WORTHINGTON — The Worthington Ice Arena is getting an advance on money promised through the community’s local option sales tax, the Worthington City Council decided in a special meeting Wednesday afternoon.

The council voted unanimously to use $500,000 in proceeds from the 2008 sale of Worthington Regional Hospital to Sanford Health in order to fund needed improvements at the ice arena. The action was taken for work already finished — and additional projects that remain in critical need of completion — at the arena. The facility is slated to benefit from $2.2 million in local option sales tax revenues. However, it wasn’t scheduled to benefit from the money until a later phase of city projects made possible by the tax began.

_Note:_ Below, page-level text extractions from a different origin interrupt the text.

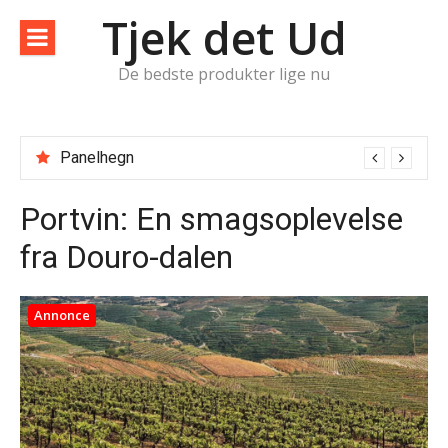
Spring
Tjek det Ud
til
indhold
De bedste produkter lige nu
Panelhegn
Portvin: En smagsoplevelse
fra Douro-dalen
Annonce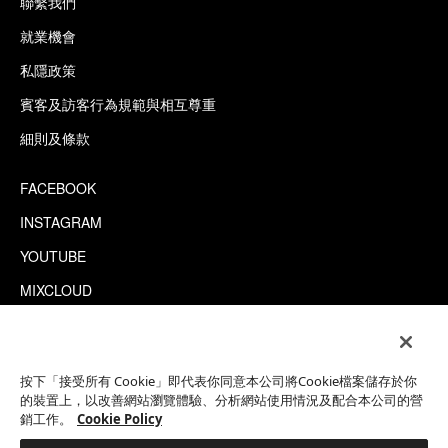
聯繫我們
就業機會
私隱政策
賓客及訪客行為規範與相互尊重
細則及條款
FACEBOOK
INSTAGRAM
YOUTUBE
MIXCLOUD
WECHAT
TRIPADVISOR
按下「接受所有 Cookie」即代表你同意本公司將Cookie檔案儲存於你
的裝置上，以改善網站瀏覽體驗、分析網站使用情況及配合本公司的營
銷工作。
Cookie Policy
This site is protected by reCAPTCHA.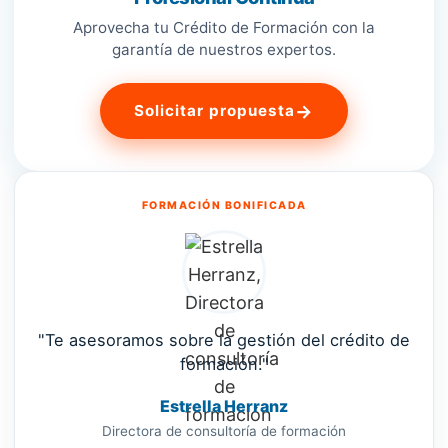
Aprovecha tu Crédito de Formación con la
garantía de nuestros expertos.
→
Solicitar propuesta
FORMACIÓN BONIFICADA
"Te asesoramos sobre la gestión del crédito de
formación."
Estrella Herranz
Directora de consultoría de formación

While work on projects in the initial phase is ongoing, Cliff Shreiner, treasurer of the Worthington Hockey Association for the past 12 years, told council members the ice arena needed an influx of money much sooner than later.

“We’re looking at about a half-million of the (sales tax) allotment,” Shreiner said, adding that such funding “is in need in the very near future.”

The primary use of the $500,000 is for urgently needed repairs to the arena’s roof, Shreiner said. While the steel roof is in “very good” shape, he said insulation needs to be put in above the metal, followed by a membrane on top of that to keep water and other weather out.

“Is this the best permanent solution, or is it just a band-aid until we get a new permanent solution on the building?” Mayor Mike Kuhle asked.

Shreiner replied that while a new building was preferred, the solution he plans for the roof is the best and most immediate under current circumstances.

The $500,000 in early funding for the ice arena is also expected to go toward installation of new walls, as well as provide reimbursements for bleacher projects and a concrete driveway. Each was part of the original $2.2 million in budgeted improvements.

The ultimate goal is to expand the ice arena’s ability to offer ice time for a much longer portion of the year, rather than merely winter months.

In other business Wednesday:

  • Worthington City Administrator Steve Robinson gave a brief presentation on how local option sales tax collections are proceeding. With figures for just January and February available thus far, he noted that final gross collections for the first two months of the year were $23,940.76 and $23,223.97, respectively. Those numbers compare to what had been estimated as $40,000 (January) and $46,000 (February) for gross collections.

The estimates made for gross collections in March and April, respectively, were $58,000 and $55,000, and the final collections for those months and others are expected to fall well short as a result of the ongoing COVID-19 pandemic.

Robinson said he already anticipates asking the Minnesota Legislature to add an additional year onto the local option sales tax collections as a result of COVID-19. The tax referendum is scheduled to end after 15 years or the collection of $25 million, whichever comes first.

Worthington City Councilman Alan Oberloh, in turn, suggested the request for an even further extension, noting it’s likely that revenues will be less than average for an extended period as the economy slowly recovers from the COVID-19 downturn.

  • The council voted unanimously to amend its operating guidelines for the Center for Active Living pertaining to board membership. Previously, the board was comprised of nine members, all of whom were citizens of Worthington. With Wednesday’s action, the board will be required to have eight members who reside in city limits, with the option of having one member who doesn’t live in Worthington.